Archives for October 4, 2010
TT: So you want to see a show?
Here’s my list of recommended Broadway, off-Broadway, and out-of-town shows, updated weekly. In all cases, I gave these shows favorable reviews (if sometimes qualifiedly so) in The Wall Street Journal when they opened. For more information, click on the title.
Warning: Broadway shows marked with an asterisk were sold out, or nearly so, last week.
BROADWAY:
• Bloody Bloody Andrew Jackson (musical, PG-13/R, reviewed here)
• La Cage aux Folles (musical, PG-13, adult subject matter, reviewed here)
• Driving Miss Daisy * (drama, G, possible for smart children, closes Jan. 29, reviewed here)
• Fela! (musical, PG-13, adult subject matter, closes Jan. 2, reviewed here)
• A Life in the Theatre (serious comedy, PG-13, closes Jan. 2, reviewed here)
• Lombardi * (drama, G/PG-13, a modest amount of adult subject matter, reviewed here)
• Million Dollar Quartet (jukebox musical, G, reviewed here)
• The Pitmen Painters (serious comedy, G, too demanding for children, closes Dec. 12, reviewed here)
OFF BROADWAY:
• Alfred Hitchcock’s The 39 Steps (comedy, G, suitable for bright children, original Broadway production reviewed here)
• Angels in America (drama, PG-13/R, adult subject matter, closes Feb. 20, reviewed here)
• Avenue Q (musical, R, adult subject matter and one show-stopping scene of puppet-on-puppet sex, reviewed here)
• The Fantasticks (musical, G, suitable for children capable of enjoying a love story, reviewed here)
CLOSING SOON IN CHICAGO:
• Night and Day (serious comedy, PG-13, extended through Nov. 14, reviewed here)
TT: Full Cleveland
I’m still on the road, but travel conditions have improved significantly.

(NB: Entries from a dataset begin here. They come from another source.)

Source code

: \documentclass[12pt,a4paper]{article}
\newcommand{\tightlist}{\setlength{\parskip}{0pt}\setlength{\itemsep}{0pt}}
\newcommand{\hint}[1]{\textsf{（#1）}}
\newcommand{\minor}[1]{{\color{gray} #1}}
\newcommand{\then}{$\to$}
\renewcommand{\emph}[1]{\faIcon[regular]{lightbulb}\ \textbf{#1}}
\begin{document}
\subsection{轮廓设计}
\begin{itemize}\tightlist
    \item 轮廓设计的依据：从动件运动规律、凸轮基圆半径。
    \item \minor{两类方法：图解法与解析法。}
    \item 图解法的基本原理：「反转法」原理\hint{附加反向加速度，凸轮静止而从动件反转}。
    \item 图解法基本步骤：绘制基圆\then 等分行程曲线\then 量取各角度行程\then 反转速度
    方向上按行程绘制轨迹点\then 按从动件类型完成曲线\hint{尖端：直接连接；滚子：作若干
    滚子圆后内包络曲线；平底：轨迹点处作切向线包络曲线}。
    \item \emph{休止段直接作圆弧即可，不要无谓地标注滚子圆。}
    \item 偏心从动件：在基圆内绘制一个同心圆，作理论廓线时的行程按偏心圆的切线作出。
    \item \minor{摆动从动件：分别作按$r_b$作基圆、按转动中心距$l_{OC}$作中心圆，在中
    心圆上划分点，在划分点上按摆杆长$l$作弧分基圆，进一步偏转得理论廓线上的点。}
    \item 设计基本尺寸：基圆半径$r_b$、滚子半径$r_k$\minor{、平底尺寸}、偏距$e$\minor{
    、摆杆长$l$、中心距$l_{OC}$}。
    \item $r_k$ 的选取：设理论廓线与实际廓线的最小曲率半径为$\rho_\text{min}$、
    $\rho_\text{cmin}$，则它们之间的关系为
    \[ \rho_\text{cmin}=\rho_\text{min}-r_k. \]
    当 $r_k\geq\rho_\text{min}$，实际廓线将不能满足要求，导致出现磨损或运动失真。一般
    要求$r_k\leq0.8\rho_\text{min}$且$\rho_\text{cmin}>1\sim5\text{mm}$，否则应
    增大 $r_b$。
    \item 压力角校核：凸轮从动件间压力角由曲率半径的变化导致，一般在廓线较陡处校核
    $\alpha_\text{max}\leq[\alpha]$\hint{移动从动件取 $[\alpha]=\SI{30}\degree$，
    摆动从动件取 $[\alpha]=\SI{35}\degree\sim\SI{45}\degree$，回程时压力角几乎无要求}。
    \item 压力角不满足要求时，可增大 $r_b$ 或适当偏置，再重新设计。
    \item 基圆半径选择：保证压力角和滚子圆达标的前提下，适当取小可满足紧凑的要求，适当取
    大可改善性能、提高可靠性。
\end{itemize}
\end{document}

Not only is Mrs. T with me again, but we’re in Cleveland, a town to which we’re both partial, where we’ll be seeing two shows performed at the Great Lakes Theater Festival and paying a visit to the new and improved Cleveland Museum of Art. Nor are we in our usual tearing hurry to head for elsewhere: we flew into town on Sunday and don’t have to leave until Thursday, which happens to be our third wedding anniversary.
Best of all, we’ve returned to the Penfield House, one of the half-dozen houses designed by Frank Lloyd Wright that are available for short-term rental. I wrote about the house at length when Mrs. T and I last stayed here a couple of years ago, so I won’t repeat myself–suffice it to say that I can’t imagine a more satisfying place to live.

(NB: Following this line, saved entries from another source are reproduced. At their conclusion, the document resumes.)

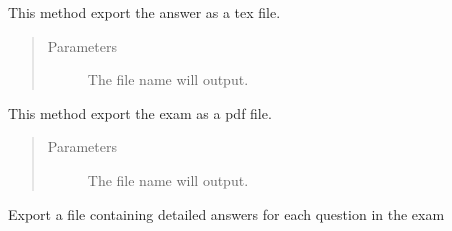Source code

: \documentclass[letterpaper,10pt,english]{sphinxmanual}
\begin{document}
\begin{fulllineitems}
\begin{fulllineitems}
\end{fulllineitems}


\begin{fulllineitems}
\label{\detokenize{index:pytexexam.latexexam.LatexExam.export_pdf_answer}}
This method export the answer as a tex file.
\begin{quote}\begin{description}
\item[{Parameters}] \leavevmode
{} \textendash{} The file name will output.

\end{description}\end{quote}

\end{fulllineitems}


\begin{fulllineitems}
\label{\detokenize{index:pytexexam.latexexam.LatexExam.export_pdf_exam}}
This method export the exam as a pdf file.
\begin{quote}\begin{description}
\item[{Parameters}] \leavevmode
{} \textendash{} The file name will output.

\end{description}\end{quote}

\end{fulllineitems}


\begin{fulllineitems}
\label{\detokenize{index:pytexexam.latexexam.LatexExam.export_pdf_solution}}
Export a file containing detailed answers for each question in the exam


\end{fulllineitems}
\end{fulllineitems}
\end{document}
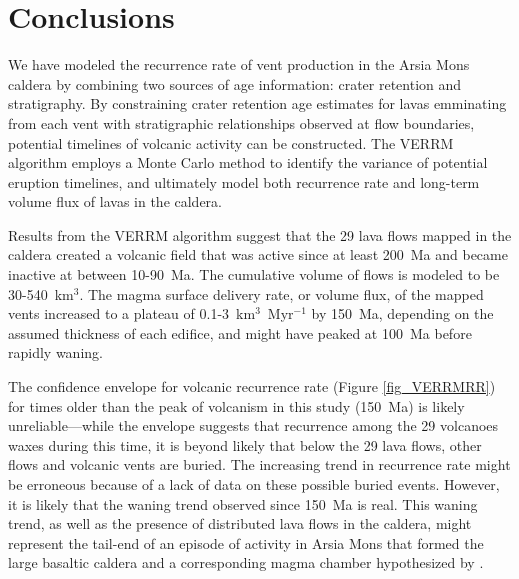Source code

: \section{Conclusions}

We have modeled the recurrence rate of vent production in the Arsia Mons caldera by combining two sources of age information: crater retention and stratigraphy. By constraining crater retention age estimates for lavas emminating from each vent with stratigraphic relationships observed at flow boundaries, potential timelines of volcanic activity can be constructed. The VERRM algorithm employs a Monte Carlo method to identify the variance of potential eruption timelines, and ultimately model both recurrence rate and long-term volume flux of lavas in the caldera.

Results from the VERRM algorithm suggest that the 29 lava flows mapped in the caldera created a volcanic field that was active since at least 200~Ma and became inactive at between 10-90~Ma. The cumulative volume of flows is modeled to be 30-540~km$^3$. The magma surface delivery rate, or volume flux, of the mapped vents increased to a plateau of 0.1-3~km$^3$~Myr$^{-1}$ by 150~Ma, depending on the assumed thickness of each edifice, and might have peaked at 100~Ma before rapidly waning.

The confidence envelope for volcanic recurrence rate (Figure \ref{fig_VERRMRR}) for times older than the peak of volcanism in this study (150~Ma) is likely unreliable---while the envelope suggests that recurrence among the 29 volcanoes waxes during this time, it is beyond likely that below the 29 lava flows, other flows and volcanic vents are buried. The increasing trend in recurrence rate might be erroneous because of a lack of data on these possible buried events. However, it is likely that the waning trend observed since 150~Ma is real. This waning trend, as well as the presence of distributed lava flows in the caldera, might represent the tail-end of an episode of activity in Arsia Mons that formed the large basaltic caldera and a corresponding magma chamber hypothesized by \citet{wilson2001evidence}. 










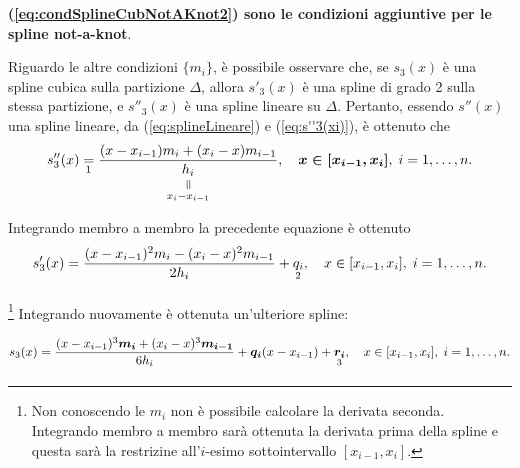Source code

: \textbf{(\ref{eq:condSplineCubNotAKnot2}) sono le condizioni aggiuntive per le spline not-a-knot}.

Riguardo le altre condizioni $\{m_i\}$, è possibile osservare che, se $s_3(x)$ è una spline cubica sulla partizione $\Delta$, allora $s'_3(x)$ è una spline di grado 2 sulla stessa partizione, e $s''_3(x)$ è una spline lineare su $\Delta$. Pertanto, essendo $s''(x)$ una spline lineare, da (\ref{eq:splineLineare}) e (\ref{eq:s''3(xi)}), è ottenuto che
\begin{equation*}
    s''_3(x)\underset{\footnotemark}{=}\frac{(x-x_{i-1})m_i+(x_i-x)m_{i-1}}{\equalto{h_i}{x_i-x_{i-1}}},\quad\boldsymbol{x\in[x_{i-1}, x_i]},\; i=1,\hdots,n.
\end{equation*}

Integrando membro a membro la precedente equazione è ottenuto
\begin{equation}\label{eq:s'_3(x)}
    s'_3(x)=\frac{(x-x_{i-1})^2m_i-(x_i-x)^2m_{i-1}}{2h_i}+\underset{\footnotemark}{q_i},\quad x\in [x_{i-1}, x_i],\; i=1,\hdots,n.
\end{equation}

\noindent\footnote{Non conoscendo le $m_i$ non è possibile calcolare la derivata seconda. Integrando membro a membro sarà ottenuta la derivata prima della spline e questa sarà la restrizine all'$i$-esimo sottointervallo $[x_{i-1},x_i]$.}
Integrando nuovamente è ottenuta un'ulteriore spline:

\begin{equation}\label{eq:s3Ign}
    s_3(x)=\frac{(x-x_{i-1})^3\boldsymbol{m_i}+(x_i-x)^3\boldsymbol{m_{i-1}}}{6h_i}+\boldsymbol{q_i}(x-x_{i-1})+\underset{\footnotemark}{\boldsymbol{r_i}},\quad x\in[x_{i-1},x_i],\; i=1,\hdots,n.
\end{equation}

I’m also pleased to report that you can’t connect to the Web at the Penfield House. You have to drive to the parking lot of a Wendy’s that is located a mile from the gate. Normally I’d find this oppressive, but under the circumstances I regard it as downright liberating. We’ve brought along plenty of books and compact discs, and we mean to turn loose the burdens of dailiness and enjoy being where we are while we’re here.

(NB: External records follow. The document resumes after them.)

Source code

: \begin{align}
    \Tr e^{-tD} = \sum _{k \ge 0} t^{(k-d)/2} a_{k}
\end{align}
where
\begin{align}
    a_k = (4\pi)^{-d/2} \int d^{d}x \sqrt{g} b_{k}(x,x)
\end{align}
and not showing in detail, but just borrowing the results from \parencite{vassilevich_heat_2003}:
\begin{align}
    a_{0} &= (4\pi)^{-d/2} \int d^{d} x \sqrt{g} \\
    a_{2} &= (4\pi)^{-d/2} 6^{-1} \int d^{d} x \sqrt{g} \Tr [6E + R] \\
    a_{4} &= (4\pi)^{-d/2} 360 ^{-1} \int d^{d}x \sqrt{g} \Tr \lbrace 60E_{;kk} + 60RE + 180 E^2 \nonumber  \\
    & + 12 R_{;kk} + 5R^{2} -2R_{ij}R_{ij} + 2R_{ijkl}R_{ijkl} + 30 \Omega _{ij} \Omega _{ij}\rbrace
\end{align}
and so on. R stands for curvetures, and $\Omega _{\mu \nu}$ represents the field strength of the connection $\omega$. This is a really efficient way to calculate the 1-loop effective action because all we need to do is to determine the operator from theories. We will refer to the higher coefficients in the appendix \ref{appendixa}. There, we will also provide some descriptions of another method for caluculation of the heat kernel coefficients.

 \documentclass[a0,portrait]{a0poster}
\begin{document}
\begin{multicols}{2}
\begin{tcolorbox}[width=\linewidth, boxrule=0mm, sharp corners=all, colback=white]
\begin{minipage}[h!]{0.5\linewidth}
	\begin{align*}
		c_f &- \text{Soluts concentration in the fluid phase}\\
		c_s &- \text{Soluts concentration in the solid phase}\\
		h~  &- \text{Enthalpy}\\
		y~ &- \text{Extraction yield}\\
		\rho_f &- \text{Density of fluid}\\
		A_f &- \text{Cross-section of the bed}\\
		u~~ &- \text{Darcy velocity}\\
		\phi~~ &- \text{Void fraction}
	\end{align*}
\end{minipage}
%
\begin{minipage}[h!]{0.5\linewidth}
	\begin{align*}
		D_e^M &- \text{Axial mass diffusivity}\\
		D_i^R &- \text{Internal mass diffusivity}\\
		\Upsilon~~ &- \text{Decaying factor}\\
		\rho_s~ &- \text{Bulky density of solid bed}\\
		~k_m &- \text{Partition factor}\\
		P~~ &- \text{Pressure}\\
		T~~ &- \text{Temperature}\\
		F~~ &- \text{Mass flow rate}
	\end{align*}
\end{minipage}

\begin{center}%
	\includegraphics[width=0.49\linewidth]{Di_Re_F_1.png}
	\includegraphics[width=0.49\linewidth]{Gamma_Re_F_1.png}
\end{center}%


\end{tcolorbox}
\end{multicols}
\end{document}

To this end, I guarantee that you will hear nothing whatsoever from me between now and next Monday save for the usual routine almanac entries and theater-related postings (I do have to write my Friday drama column, after all!). My colleagues will do the heavy lifting until I return.
TT: Almanac
“A foreign correspondent is someone who lives in foreign parts and corresponds, usually in the form of essays containing no new facts. Otherwise he’s someone who flies around from hotel to hotel and thinks that the most interesting thing about any story is the fact that he has arrived to cover it.”